**TASK TO CARRY OUT:** Copy the listing word for word, from its first line through the line containing "var sketch = newSketch(context, id".

[Records from a collection]

## start

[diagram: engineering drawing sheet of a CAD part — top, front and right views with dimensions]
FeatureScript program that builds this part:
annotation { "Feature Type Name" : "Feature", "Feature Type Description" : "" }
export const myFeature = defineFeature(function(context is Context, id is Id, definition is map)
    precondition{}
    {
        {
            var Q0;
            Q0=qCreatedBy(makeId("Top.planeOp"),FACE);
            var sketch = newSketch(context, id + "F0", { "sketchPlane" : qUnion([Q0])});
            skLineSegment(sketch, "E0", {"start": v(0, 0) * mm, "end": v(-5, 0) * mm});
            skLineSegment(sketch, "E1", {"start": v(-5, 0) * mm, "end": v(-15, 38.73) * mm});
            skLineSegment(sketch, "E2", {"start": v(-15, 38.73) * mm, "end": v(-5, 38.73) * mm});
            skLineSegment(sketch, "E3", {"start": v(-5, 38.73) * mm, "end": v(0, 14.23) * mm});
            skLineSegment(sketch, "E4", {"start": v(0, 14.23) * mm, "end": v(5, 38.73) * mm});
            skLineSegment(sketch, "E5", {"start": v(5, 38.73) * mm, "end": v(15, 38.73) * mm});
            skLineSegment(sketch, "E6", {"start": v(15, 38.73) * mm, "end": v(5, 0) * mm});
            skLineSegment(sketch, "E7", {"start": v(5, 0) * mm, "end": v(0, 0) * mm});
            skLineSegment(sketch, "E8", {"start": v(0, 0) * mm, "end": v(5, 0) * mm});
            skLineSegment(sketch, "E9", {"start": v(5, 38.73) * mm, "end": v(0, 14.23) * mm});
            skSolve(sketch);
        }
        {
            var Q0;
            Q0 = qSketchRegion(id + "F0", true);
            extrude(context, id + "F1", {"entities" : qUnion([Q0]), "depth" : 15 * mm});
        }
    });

## end

**WRITTEN ANSWER:**
[diagram: engineering drawing sheet of a CAD part — top, front and right views with dimensions]
FeatureScript program that builds this part:
annotation { "Feature Type Name" : "Feature", "Feature Type Description" : "" }
export const myFeature = defineFeature(function(context is Context, id is Id, definition is map)
    precondition{}
    {
        {
            var Q0;
            Q0=qCreatedBy(makeId("Top.planeOp"),FACE);
            var sketch = newSketch(context, id + "F0", { "sketchPlane" : qUnion([Q0])});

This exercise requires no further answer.